İskenderun’da yaşayan omurilik felçlisi Mustafa Danacı deprem anını şu sözlerle anlatıyor: “Kaçmak isterken kaçamamanın, yaşamak isterken birine ihtiyacınız olduğu gerçeğiyle hiç yüzleştiniz mi? İşte biz bu gerçekle yaşıyoruz. Herkes gibi en savunmasız halimizde yakalandık depreme. Ben olmasaydım anında kaçarak binayı terk edecek olan ailem benim yüzümden bu korkuyu daha fazla yaşadı. Belki de benim yüzümden bir aile tamamen yok olacaktı.”
“Herkesin yardıma adaletli ulaşması için destek bekliyoruz”
Fatih Sinav (TOFD Genel Başkan Yardımcısı)

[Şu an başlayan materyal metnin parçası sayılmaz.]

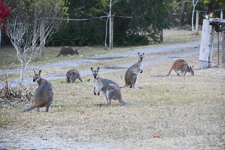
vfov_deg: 6.1
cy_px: 75
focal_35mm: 225
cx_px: 112
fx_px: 1406
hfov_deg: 9.2
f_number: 5.6
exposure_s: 1/125
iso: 3200
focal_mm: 150
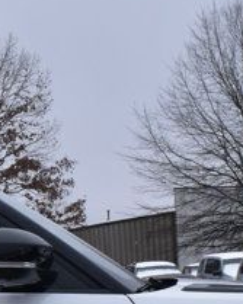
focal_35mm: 124
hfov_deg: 11.6
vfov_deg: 15.3
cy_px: 288
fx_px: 1116
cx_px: -179
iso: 400
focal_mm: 18
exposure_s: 1/200
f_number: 10
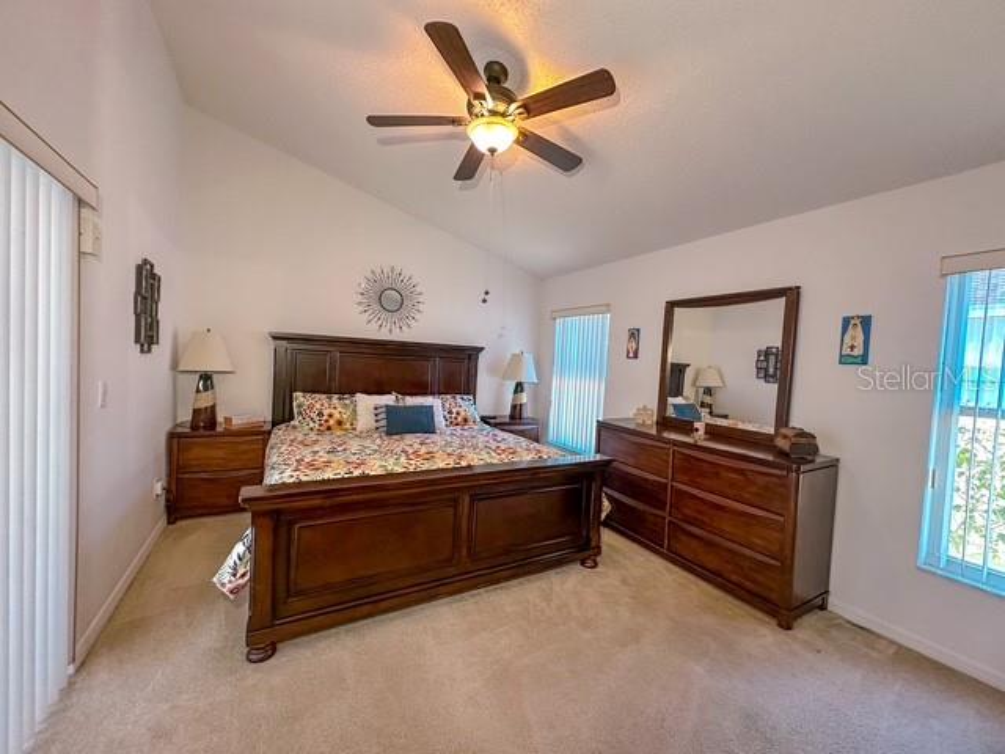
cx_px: 502
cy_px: 377
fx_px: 406
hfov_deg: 102.1
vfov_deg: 85.7
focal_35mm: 14
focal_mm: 2.22
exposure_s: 1/60
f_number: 2.2
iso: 200
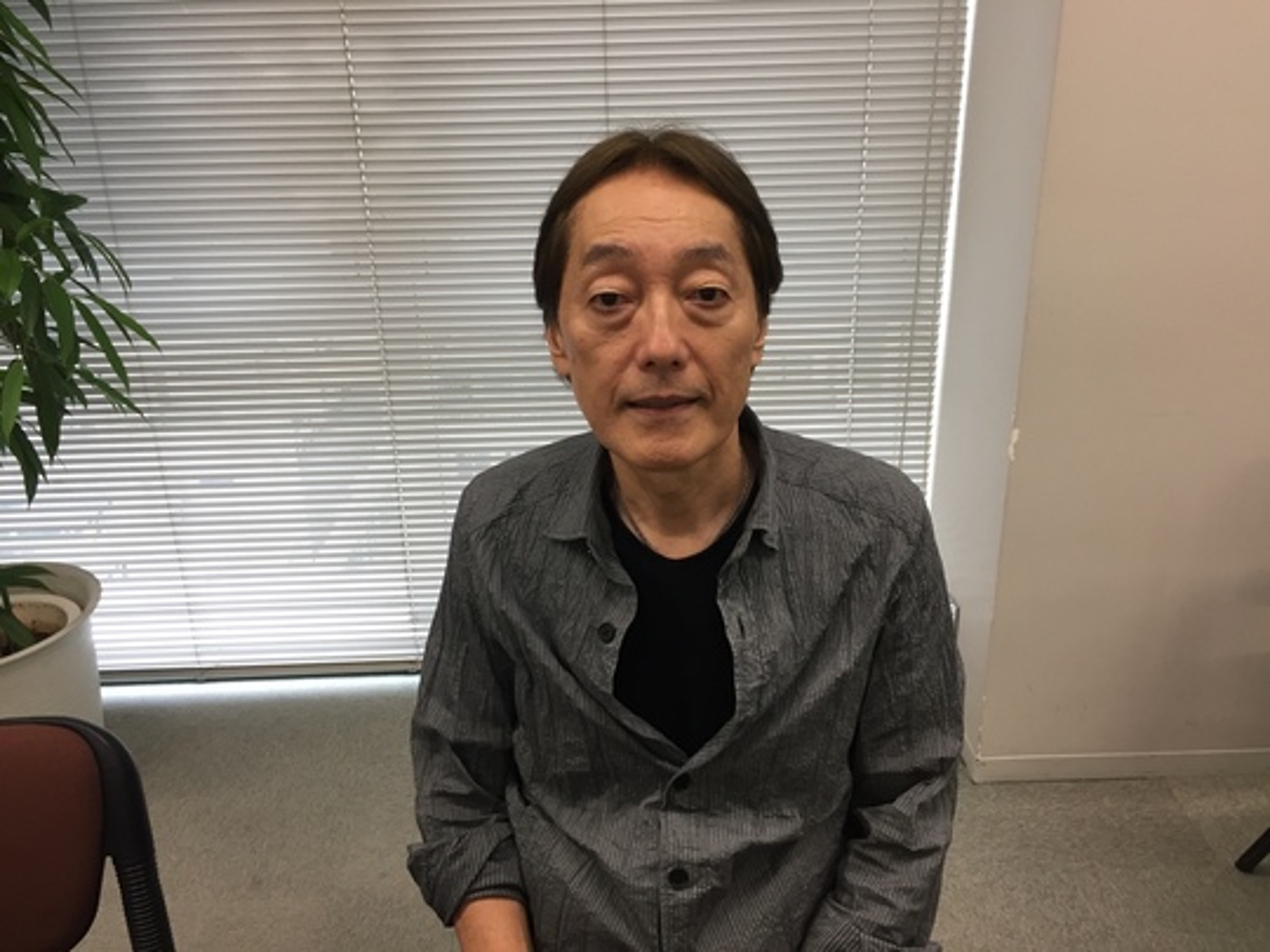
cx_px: 635
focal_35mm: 29
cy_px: 476
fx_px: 1064
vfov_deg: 48.2
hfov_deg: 61.7
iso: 50
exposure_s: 1/33
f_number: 2.2
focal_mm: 4.15
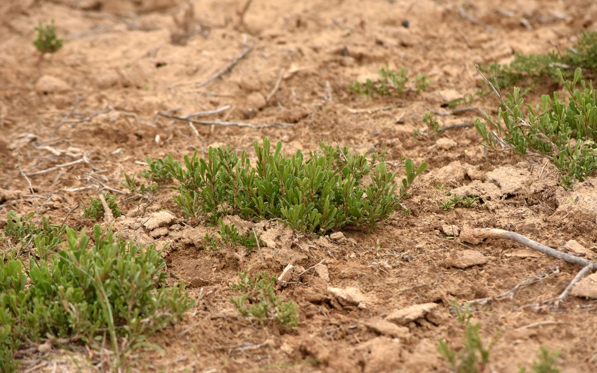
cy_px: 189
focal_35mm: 192
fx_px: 3116
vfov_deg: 6.9
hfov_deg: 10.9
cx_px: 298
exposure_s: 1/800
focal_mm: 125
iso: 250
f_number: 7.1
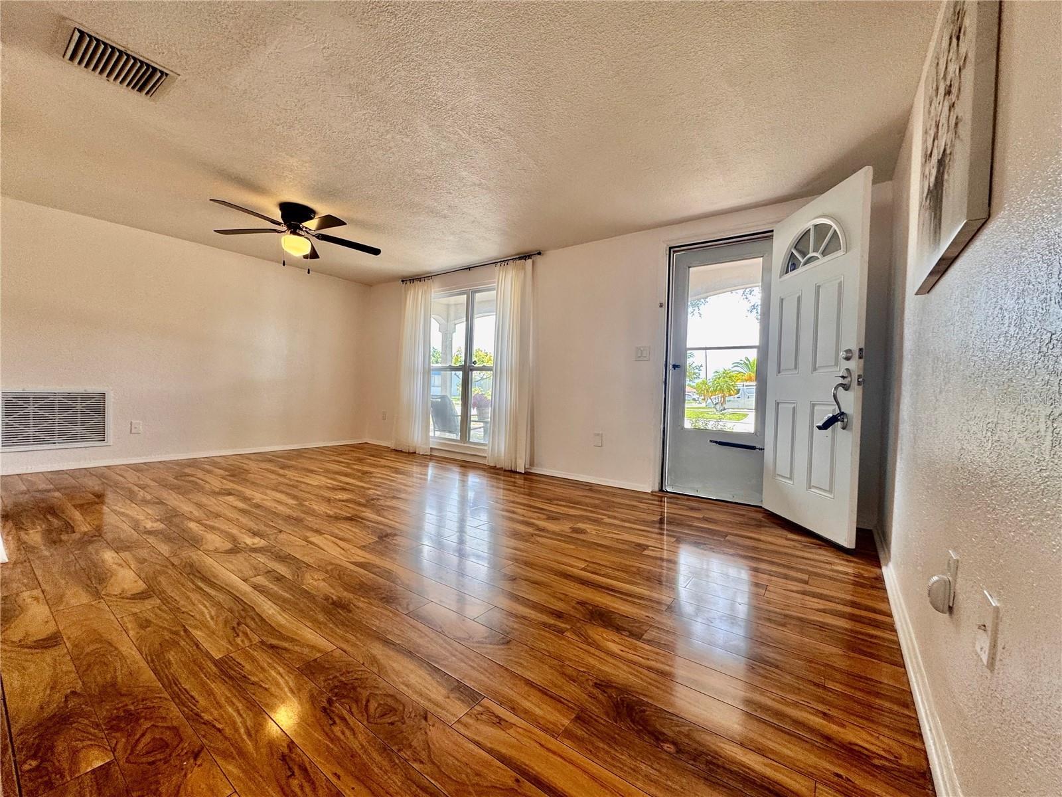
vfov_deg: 85.7
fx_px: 430
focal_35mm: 14
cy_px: 398
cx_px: 531
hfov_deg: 102.1
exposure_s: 1/120
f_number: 2.2
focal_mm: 2.22
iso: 80
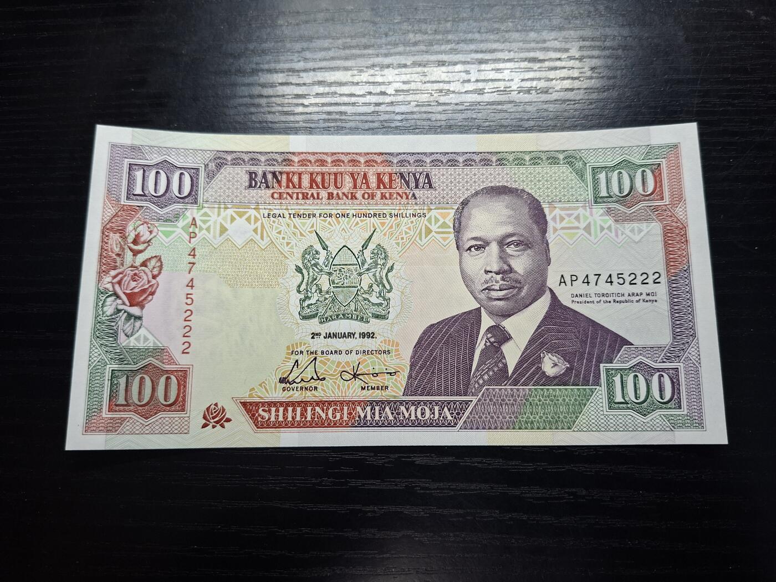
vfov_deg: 58.9
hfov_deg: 73.9
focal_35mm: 23
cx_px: 388
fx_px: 516
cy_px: 291
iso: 160
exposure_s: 1/100
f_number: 1.8
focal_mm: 5.54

“Türkiye’deki engelli bireylerin afet sonrasındaki ihtiyaçlarının karşılanması uzun zamandır gündemimizde. Bu konuyla ilgili eksikliklerimizi görmeye çalışırken maalesef sahada deneyimleyerek hepsini tespit ettik. Bize ulaşan tüm engelli bireylerin ihtiyaçlarını karşılasak da ulaşamadığımız sayısız engelli bireyin olduğunu biliyoruz. Genel merkezimizdeki ekibimiz çalışmalarına devam ediyor. Sonda, sonda torbası, ürostomi ve kolostomi torbası, manuel sandalye, sandalye minderi (havalı minder) ve hasta bezi ihtiyacı olan engelli depremzedelerin sayısı her geçen gün artıyor. Bunları karşılayabilmemiz için yardımlar ve destekler çok önemli. Herkesin yardıma adaletli bir şekilde ulaşabilmesi için destek bekliyoruz.”